The ambassador of dance: Alicia Alonso
Latino Leaders: The National Magazine of the Successful American Latino, Dec, 2002 by David Everett
Last June in Paris Alicia Alonso, the Cuban ballerina and choreographer, was appointed a UNESCO Goodwill Ambassador. She received this honor for her "outstanding contribution to the development, preservation, and popularization of classical dance." UNESCO Director-General Koichiro Matsuura, who formally announced Alonso's nomination in June, said, "Alicia has combined her Cuban roots with different cultures and traditions to bring us remarkable artistic creations, and has helped the growth of dance throughout the Americas and the rest of the world."
Alicia Alonso was born in La Havana, where she first began studying dance in 1931. She later moved to the United States and enrolled in the School of American Ballet, where she got the chance to study with such notables as Enrico Zanfretta and Alexandra Fedorova.
She made her US professional debut in 1938. The following year she joined the American Ballet Caravan, predecessor of the New York City Ballet, which she would join again in 1940. This became la grande jette, or great leap, in her career, where she had the opportunity to dance and interpret the roles in the great romantic and classic works alongside Mikhail Fokine, George Balanchine, Leonide Massine, Bronislava Nijinska, Antony Tudor, Jerome Robbins, and Agnes de Mille.
She also starred in the world premieres of works such as Undertow, Fall River Legend, and the Balanchine masterpiece, Theme and Variations.
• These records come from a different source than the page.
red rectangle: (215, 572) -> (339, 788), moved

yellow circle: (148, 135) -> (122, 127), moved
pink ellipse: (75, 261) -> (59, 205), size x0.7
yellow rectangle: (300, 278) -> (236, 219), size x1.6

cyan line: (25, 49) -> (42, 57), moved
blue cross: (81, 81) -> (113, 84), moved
During these years she also performed as prima ballerina throughout the Americas and Europe. However, there was a terrible disruption when she suffered from a bout of near-blindness, almost ending her career, but she recovered mad resumed her career as a soloist.
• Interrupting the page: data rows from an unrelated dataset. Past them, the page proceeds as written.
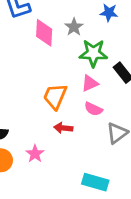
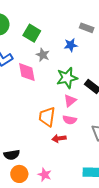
gray star: (74, 27) -> (43, 55), moved
pink semicircle: (93, 109) -> (70, 120), moved
pink star: (35, 154) -> (45, 175), moved

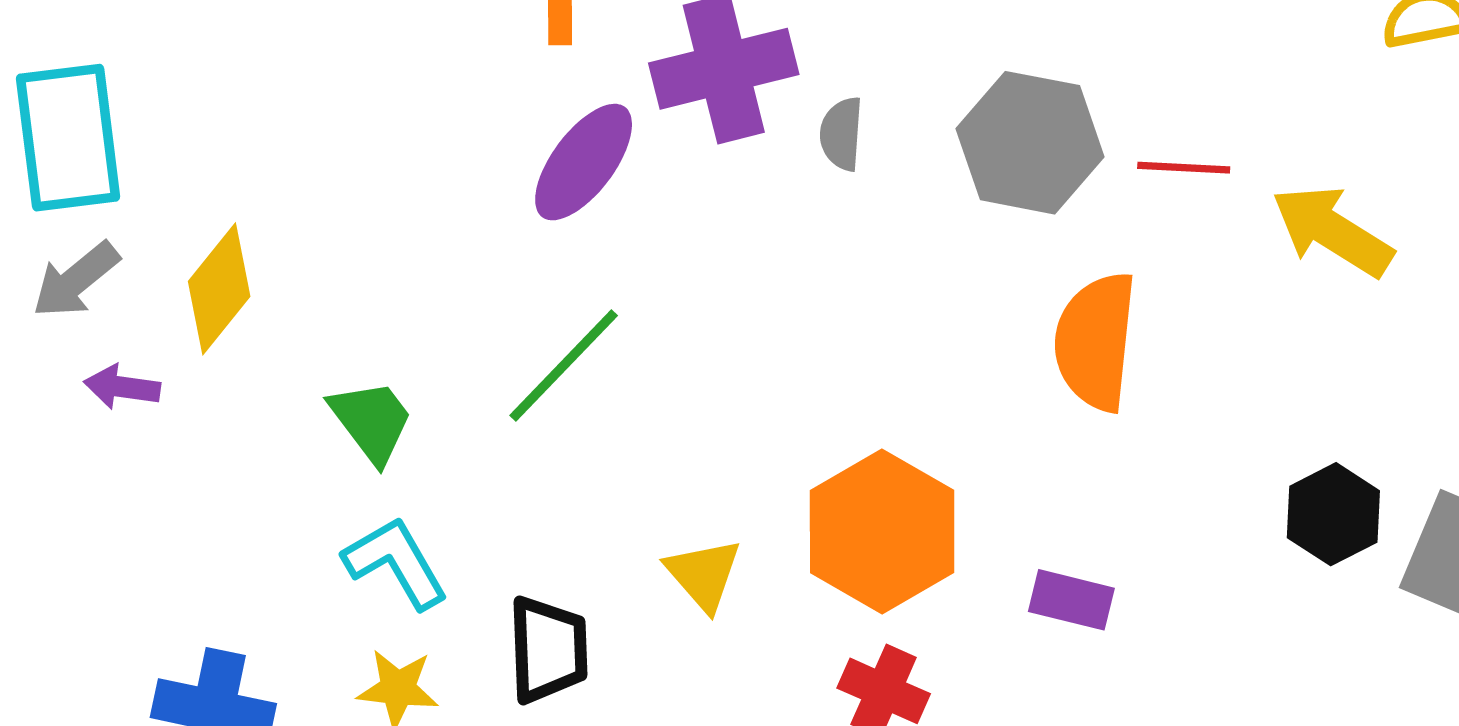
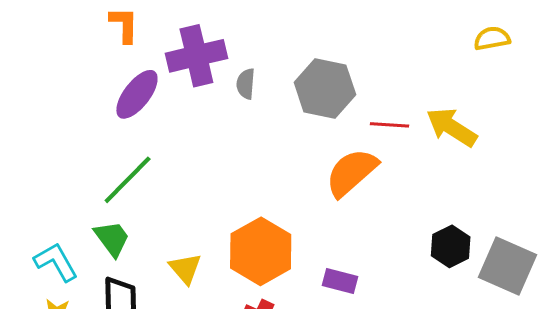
red line: (1184, 168) -> (389, 125), moved
orange semicircle: (1096, 341) -> (351, 172), turned 42
green trapezoid: (371, 421) -> (112, 239), moved

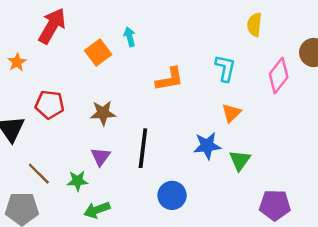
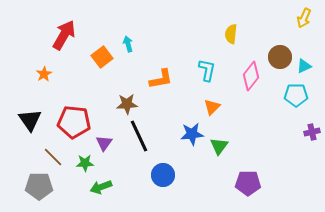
orange star: (17, 62) -> (44, 74), moved
red pentagon: (50, 105) -> (74, 122), moved, size x1.4
brown star: (103, 113) -> (127, 104), moved
black line: (143, 148) -> (139, 136), turned -32

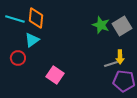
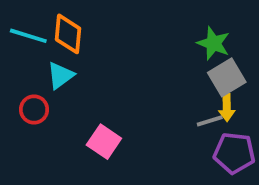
green star: (101, 25) -> (214, 43), moved
gray square: (122, 26) -> (227, 77), moved

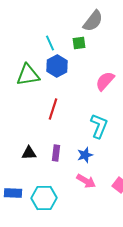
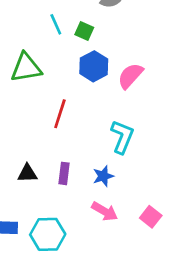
green square: (79, 43) -> (84, 31), moved, turned 32
blue hexagon: (57, 66) -> (94, 66), moved

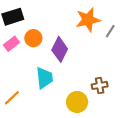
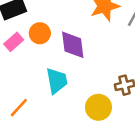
purple diamond: (60, 49) -> (73, 45), turned -30

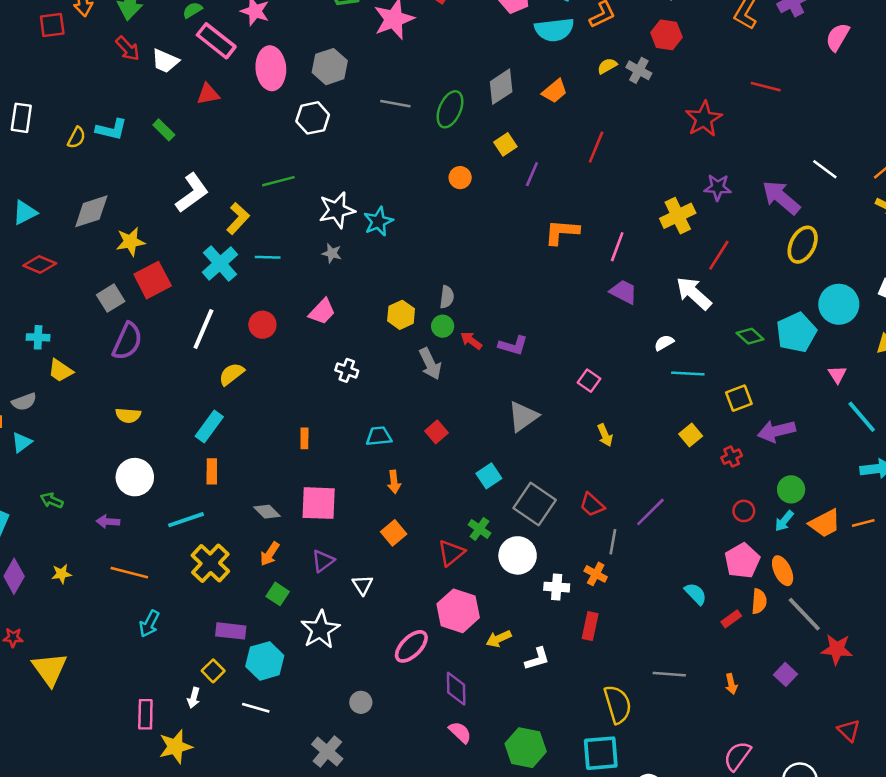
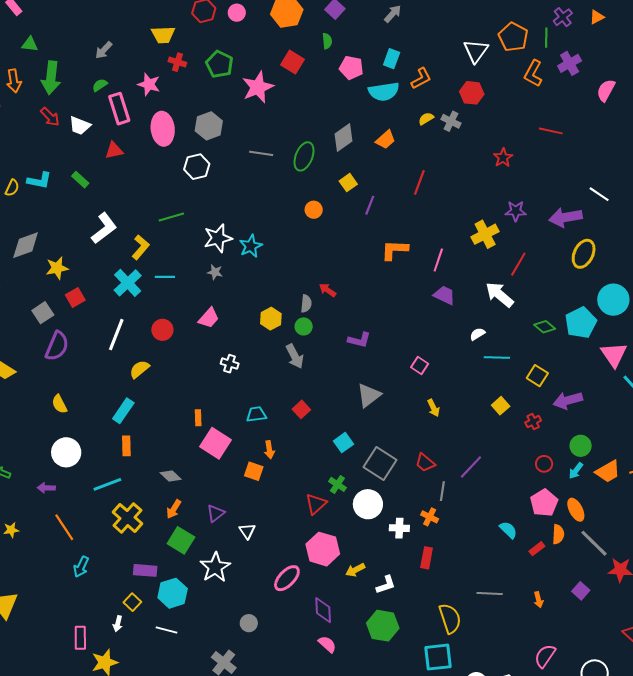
pink rectangle: (216, 41) -> (119, 109), turned 36
red star: (704, 119) -> (503, 158), size x0.7
purple arrow: (781, 197) -> (566, 217), turned -48
red square: (153, 280) -> (75, 298), size x0.7
red arrow: (471, 341) -> (328, 290), moved
pink triangle: (837, 374) -> (614, 355), size x1.8
yellow square: (739, 398) -> (537, 376), turned -35
yellow semicircle: (128, 415) -> (59, 404), turned 60
pink square: (319, 503) -> (215, 443), moved, turned 32
orange square: (394, 533) -> (254, 471), moved, turned -30
orange line: (129, 573) -> (64, 527), turned 44
green square: (278, 594) -> (181, 540), size x1.5
green hexagon: (526, 748) -> (383, 626), moved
Hailed as one of the world's great ballerinas, she remained at heart a Cuban dancer. She returned to her and in 1948 she founded the Alicia Alonso Ballet Company, later renamed and recognized as the Cuban National Ballet, which she still directs. Under her guidance the company became one of the world's great ballet troupes and is acknowledged to be the best dance company in all of Latin America.
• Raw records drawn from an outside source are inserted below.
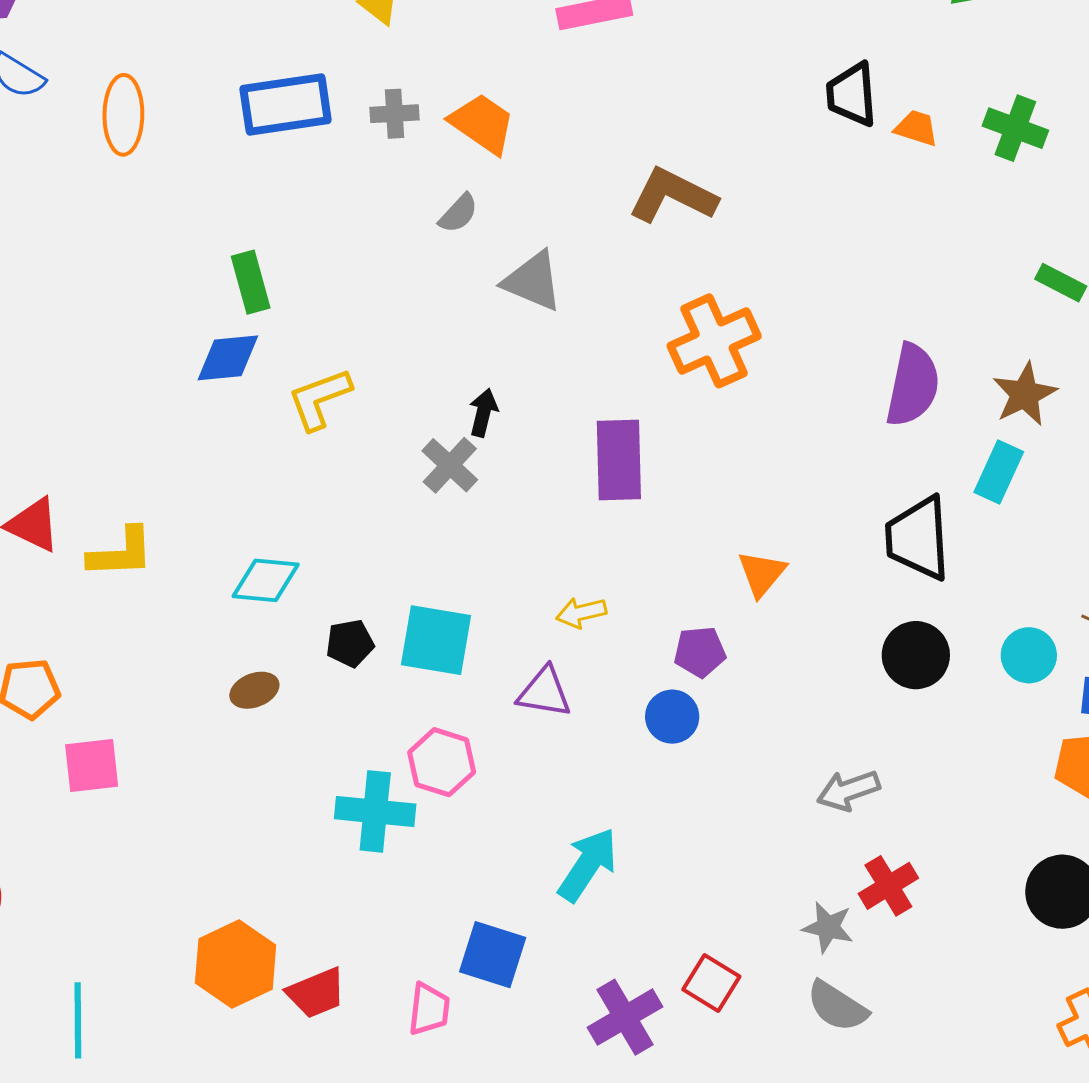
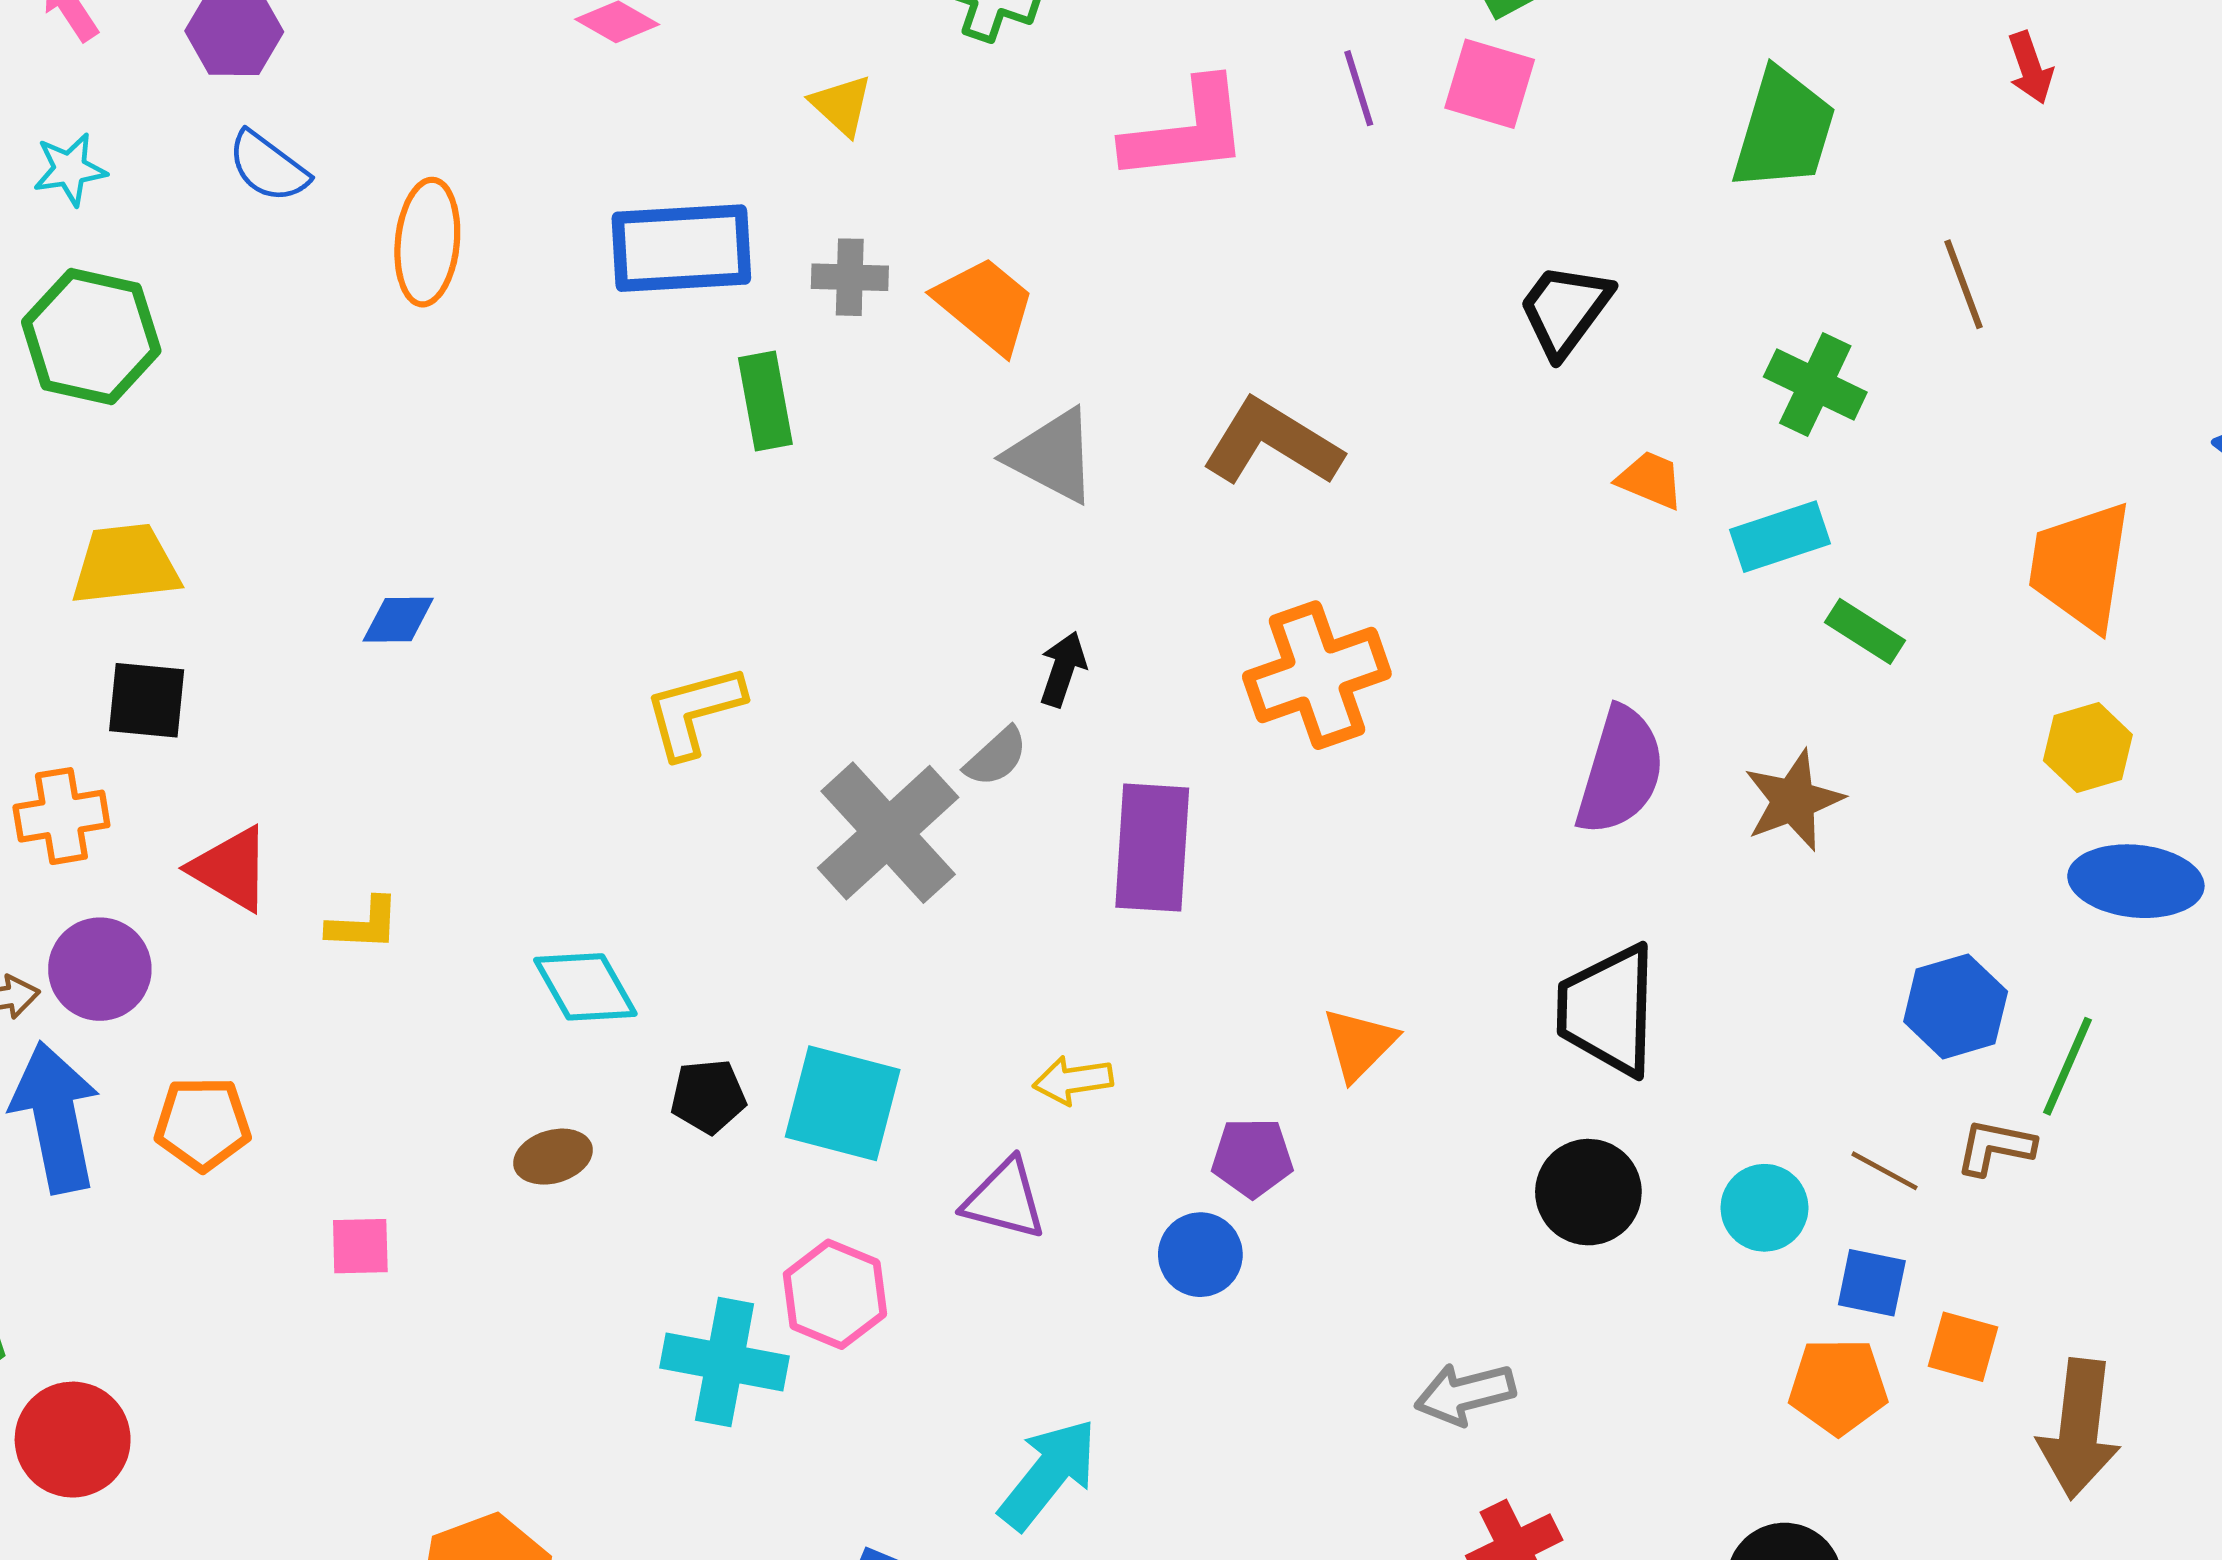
black trapezoid: (852, 94) -> (1565, 310), turned 36
orange trapezoid: (916, 128) -> (1650, 480), moved
gray semicircle: (458, 213) -> (996, 757), moved
gray triangle: (533, 281) -> (1052, 456), moved
green rectangle: (251, 282) -> (765, 401), moved
blue diamond: (228, 358) -> (398, 620), moved, size x0.7
black arrow: (483, 413) -> (1063, 669), moved
gray cross: (450, 465) -> (888, 833), size x1.6
cyan rectangle: (999, 472) -> (1780, 537), moved, turned 42
yellow L-shape: (121, 553) -> (364, 924), size x0.7
cyan diamond: (266, 580) -> (585, 987), turned 50
pink square: (92, 765) -> (360, 1246), moved, size x0.7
Alonso won a second fame for her choreographies of such classics as Giselle, Grand Pas de Quatre, La Bella Durmiente del Bosque, and La Fille real gardee, choreographies that have been staged by the Ballets of the Operas of Paris, Vienna, and Prague, as well as the Ballet San Carlo in Naples and Milan's La Scala.
On October 23, Alicia Alonso was awarded the prestigious Nijinsky Medal by UNESCO's International Dance Council. According to Douglas Blair, president of the Council, Alonso was given the medal "for her high artistic values, which she has been able to transmit to successive generations."
Alonso, who admits to harboring two great passions, "dancing and life," has also received honorary doctorates University and the Polytechnic University of Valencia (Spain).
As director and leading figure of the Cuban National Ballet, she has been a guide and an inspiration to a new generation of Cuban ballerinas who have won a distinguished place in the world of ballet.